The United States has made a global agreement with the World Health Organization and vaccine makers to share virus samples in exchange for vaccines produced for them. The vaccines would be sold at a reduced price or donated to countries that can’t afford them. According to Reuters, the negotiations for the deal began four years ago after the deadly H5N1 bird flu virus emerged in southeast Asia.
“A year later, Indonesia stopped sharing flu virus samples with the WHO’s network, demanding its share of vaccines,” Reuters said. The deal allows drug companies to decide between donating “significant amounts of vaccines or antivirals” or transferring “technology for manufacturing pandemic vaccines,” Reuters quoted an anonymous diplomatic source as saying.

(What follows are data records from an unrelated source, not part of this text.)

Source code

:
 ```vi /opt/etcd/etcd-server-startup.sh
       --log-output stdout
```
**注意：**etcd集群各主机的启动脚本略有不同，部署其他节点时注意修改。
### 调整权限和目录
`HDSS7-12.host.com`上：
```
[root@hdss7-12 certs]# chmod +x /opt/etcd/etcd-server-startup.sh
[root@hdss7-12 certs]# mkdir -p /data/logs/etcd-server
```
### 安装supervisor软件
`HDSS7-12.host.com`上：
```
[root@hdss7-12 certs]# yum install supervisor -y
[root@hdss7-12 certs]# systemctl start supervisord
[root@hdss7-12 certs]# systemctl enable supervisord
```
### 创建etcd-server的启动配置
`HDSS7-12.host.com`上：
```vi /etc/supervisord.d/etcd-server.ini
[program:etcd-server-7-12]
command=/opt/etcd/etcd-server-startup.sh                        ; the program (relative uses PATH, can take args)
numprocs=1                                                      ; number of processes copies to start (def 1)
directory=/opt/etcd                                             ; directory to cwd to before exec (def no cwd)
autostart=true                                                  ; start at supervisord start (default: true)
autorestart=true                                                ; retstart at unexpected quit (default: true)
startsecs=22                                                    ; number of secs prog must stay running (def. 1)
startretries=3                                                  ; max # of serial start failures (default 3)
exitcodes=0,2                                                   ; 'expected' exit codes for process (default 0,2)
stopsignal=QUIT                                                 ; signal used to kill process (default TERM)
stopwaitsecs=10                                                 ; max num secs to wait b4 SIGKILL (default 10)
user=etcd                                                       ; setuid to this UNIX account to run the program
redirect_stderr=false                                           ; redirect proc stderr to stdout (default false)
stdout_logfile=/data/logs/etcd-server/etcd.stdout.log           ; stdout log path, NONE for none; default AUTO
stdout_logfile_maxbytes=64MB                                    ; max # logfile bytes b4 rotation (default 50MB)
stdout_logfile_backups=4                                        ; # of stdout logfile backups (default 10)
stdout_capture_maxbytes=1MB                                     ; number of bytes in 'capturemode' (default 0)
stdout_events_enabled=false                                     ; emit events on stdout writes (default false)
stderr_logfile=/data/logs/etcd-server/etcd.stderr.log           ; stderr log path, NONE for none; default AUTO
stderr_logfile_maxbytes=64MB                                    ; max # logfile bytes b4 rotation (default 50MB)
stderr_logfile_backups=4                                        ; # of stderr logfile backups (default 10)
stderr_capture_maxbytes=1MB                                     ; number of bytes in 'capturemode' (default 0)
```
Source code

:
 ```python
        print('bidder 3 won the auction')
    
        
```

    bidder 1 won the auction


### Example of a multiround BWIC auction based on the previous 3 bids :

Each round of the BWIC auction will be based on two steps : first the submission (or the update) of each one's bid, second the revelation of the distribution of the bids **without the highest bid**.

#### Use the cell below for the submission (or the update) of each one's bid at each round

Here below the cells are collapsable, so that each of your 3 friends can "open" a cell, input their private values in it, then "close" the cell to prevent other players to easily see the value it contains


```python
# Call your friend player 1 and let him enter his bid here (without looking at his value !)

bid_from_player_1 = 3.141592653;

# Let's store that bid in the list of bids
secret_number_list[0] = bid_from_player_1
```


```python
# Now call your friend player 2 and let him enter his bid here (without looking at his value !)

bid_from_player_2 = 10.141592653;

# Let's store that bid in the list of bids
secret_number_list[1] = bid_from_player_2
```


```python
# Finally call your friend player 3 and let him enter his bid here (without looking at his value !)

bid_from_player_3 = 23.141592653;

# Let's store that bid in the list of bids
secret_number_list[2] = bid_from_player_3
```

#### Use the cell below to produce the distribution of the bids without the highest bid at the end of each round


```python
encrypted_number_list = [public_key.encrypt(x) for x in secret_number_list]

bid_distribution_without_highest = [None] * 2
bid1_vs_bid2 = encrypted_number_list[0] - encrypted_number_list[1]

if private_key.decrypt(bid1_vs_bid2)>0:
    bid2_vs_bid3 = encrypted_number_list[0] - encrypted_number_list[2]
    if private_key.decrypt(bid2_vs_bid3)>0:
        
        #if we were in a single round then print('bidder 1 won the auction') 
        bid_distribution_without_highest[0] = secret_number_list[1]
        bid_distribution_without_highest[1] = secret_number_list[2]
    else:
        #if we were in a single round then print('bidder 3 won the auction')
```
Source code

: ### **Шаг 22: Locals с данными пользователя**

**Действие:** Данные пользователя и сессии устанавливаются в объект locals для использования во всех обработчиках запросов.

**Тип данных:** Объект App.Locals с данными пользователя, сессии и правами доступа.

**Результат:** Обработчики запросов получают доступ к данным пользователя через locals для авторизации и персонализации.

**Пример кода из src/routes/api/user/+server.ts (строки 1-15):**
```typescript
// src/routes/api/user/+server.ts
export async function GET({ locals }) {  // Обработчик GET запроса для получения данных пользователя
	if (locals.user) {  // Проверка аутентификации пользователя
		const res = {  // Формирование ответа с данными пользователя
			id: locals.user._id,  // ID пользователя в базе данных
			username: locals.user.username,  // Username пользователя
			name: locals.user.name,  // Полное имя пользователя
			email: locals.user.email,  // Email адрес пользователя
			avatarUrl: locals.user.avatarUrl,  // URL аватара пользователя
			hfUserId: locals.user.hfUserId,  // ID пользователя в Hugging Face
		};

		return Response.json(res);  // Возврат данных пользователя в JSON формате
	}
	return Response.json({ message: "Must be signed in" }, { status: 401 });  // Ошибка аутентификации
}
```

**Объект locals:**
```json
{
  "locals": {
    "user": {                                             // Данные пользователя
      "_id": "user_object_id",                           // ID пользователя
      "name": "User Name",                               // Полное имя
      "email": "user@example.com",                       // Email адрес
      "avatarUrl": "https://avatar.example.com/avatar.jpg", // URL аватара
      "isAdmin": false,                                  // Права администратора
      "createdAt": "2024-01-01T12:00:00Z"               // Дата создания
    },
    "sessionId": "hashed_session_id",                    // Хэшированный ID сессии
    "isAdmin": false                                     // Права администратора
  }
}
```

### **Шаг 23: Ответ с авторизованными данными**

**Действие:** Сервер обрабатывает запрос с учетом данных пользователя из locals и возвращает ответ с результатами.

While Reuters listed GlaxoSmithKline, Novartis, and Sanofi-Aventis as major flu vaccine makers, it apparently forgot that Baxter Healthcare of Deerfield, Illinois was the flu vaccine maker that instigated Indonesia to stop sharing its sample viruses in the first place. As reported by The New York Times and other media in February 2007, Indonesia stopped sending flu virus samples to the WHO and other countries after it signed a contract to sell them to Baxter. Two months later, Bloomberg reported that Indonesia was trying to negotiate the same deal with GSK and Novartis. And in November 2007, Reuters reported that Indonesia said it would not share any more viruses until there was a “guarantee” from richer nations and drug companies that poor countries would get affordable vaccines.